Protocol buffers¶

Protocol Buffers, also known as Protobuf, is a widely used method for serializing structured data, developed by Google. It offers a platform-neutral, efficient way to encode data that can be used for communication protocols, data storage, and more. With its language-neutral interface and compact binary format, Protocol Buffers enable efficient data exchange between different systems and programming languages, providing advantages such as reduced bandwidth usage and faster data processing. Its schema definition language allows for defining the structure of data, facilitating seamless communication and interoperability across a wide variety of environments.

Learn more about Protocol buffers from their official documentation.

Protobuf on Koinos¶

Protocol buffers is used in a wide variety of ways in the Koinos ecosystem. It is used for internal messaging between microservices, serialization in and out of the Koinos Virtual Machine, and it is the bytes signed with Koinos cryptography libraries.

Understanding the Protobuf declaration¶

Let's take a look at a Protobuf declaration for event data.

syntax = "proto3";

message event_data {
   uint32 sequence = 1;
   bytes source = 2 [(btype) = CONTRACT_ID];
   string name = 3;
   bytes data = 4;
   repeated bytes impacted = 5 [(btype) = ADDRESS];
}

As you can see, a message is very similar to a struct in C. We indicate that we are using proto3 syntax. Each field has a type associated with it. You can see a full list of scalar types defined in the protocol buffer documentation. In addition to the type, each field also has label. This is self explanatory but it allows you to reference a field by name.

Field numbers must be unique. And for forward compatibility you must not re-use a field a number. Because protocol buffer messages are upgradeable, you may add additional fields with unique field names at a later time without breaking an early implementation's deserialization. You can read more details about field numbers in the official documentation.

Protobuf messages can contain other Protobuf messages. This composite behavior is used throughout the Koinos ecosystem. You can see an example of this when observing how transactions are defined.

message transaction_header {
   bytes chain_id = 1;
   uint64 rc_limit = 2 [jstype = JS_STRING];
   bytes nonce = 3;
   bytes operation_merkle_root = 4;
   bytes payer = 5 [(btype) = ADDRESS];
   bytes payee = 6 [(btype) = ADDRESS];
}

message transaction {
   bytes id = 1 [(btype) = TRANSACTION_ID];
   transaction_header header = 2;
   repeated operation operations = 3;
   repeated bytes signatures = 4;
}

Koinos Protobuf options¶

Koinos provides several options for Protobuf messages. The full list can be found in the koinos-proto repository.

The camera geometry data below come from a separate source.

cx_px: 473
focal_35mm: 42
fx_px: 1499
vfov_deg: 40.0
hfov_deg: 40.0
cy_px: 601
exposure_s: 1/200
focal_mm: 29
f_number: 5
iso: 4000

As you can see in many of the protocol buffer examples, the option btype is used. This option is shorthand for bytes_type and it is defined in the following example.

enum bytes_type {
   BASE64 = 0;
   BASE58 = 1;
   HEX = 2;
   BLOCK_ID = 3;
   TRANSACTION_ID = 4;
   CONTRACT_ID = 5;
   ADDRESS = 6;
}

extend google.protobuf.FieldOptions {
   optional bytes_type btype = 50000;
}

Koinos bytes type is used to indicate what a raw bytes field represents. Koinos libraries also use the bytes type to represent bytes in JSON or when printing. It is conventional for an address to be represented in base58 and a transaction ID to be represented in hex. It is through btype that this is achieved.

Canonicity and signing messages¶

It should be noted that if your message should be cryptographically signed or for any other reason you require the byte representation for a given message to be consistent, you must not use the map type. This is because the order of map elements vary depending on the implementation and it is not guaranteed by the specification. You may use a particular library and achieve consistency, but when using a different library have unexpected results.

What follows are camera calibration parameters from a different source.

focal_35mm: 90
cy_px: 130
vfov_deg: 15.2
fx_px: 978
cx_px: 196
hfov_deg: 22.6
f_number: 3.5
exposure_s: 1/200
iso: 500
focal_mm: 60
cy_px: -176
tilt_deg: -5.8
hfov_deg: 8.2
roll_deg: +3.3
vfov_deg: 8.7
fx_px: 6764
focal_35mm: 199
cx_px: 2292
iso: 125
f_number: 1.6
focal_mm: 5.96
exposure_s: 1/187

Since Protocol buffers is not inherently canonical, Koinos libraries offer an additional function to achieve this behavior. For example, the C++ Protobuf library has an additional function serialize_canonically(). When new languages are introduced into the ecosystem and requires canonicity, you must implementation canonical serialization with it.

The canonical serialization simply requires that all fields are serialized in field order. Some Protobuf implementations already do this (this happens to be the behavior of the C++ library), but such behavior is not guaranteed and should be enforced explicitly to ensure proper serialization. Please note that no such behavior is needed for deserialization as it is a requirement of the Protobuf specification to be able to deserialize message fields in any order.

More on Protocol buffers¶

When developing on Koinos you will undoubtedly encounter Protobuf messages. It is recommended that you become familiar with the specification to understand more. When defining your own Protobuf messages, whether it is for a microservice RPC or a smart contract ABI, review the Protobuf best practices.

When developing an API for a microservice, it is recommended to read the API best practices section of the Protobuf documentation.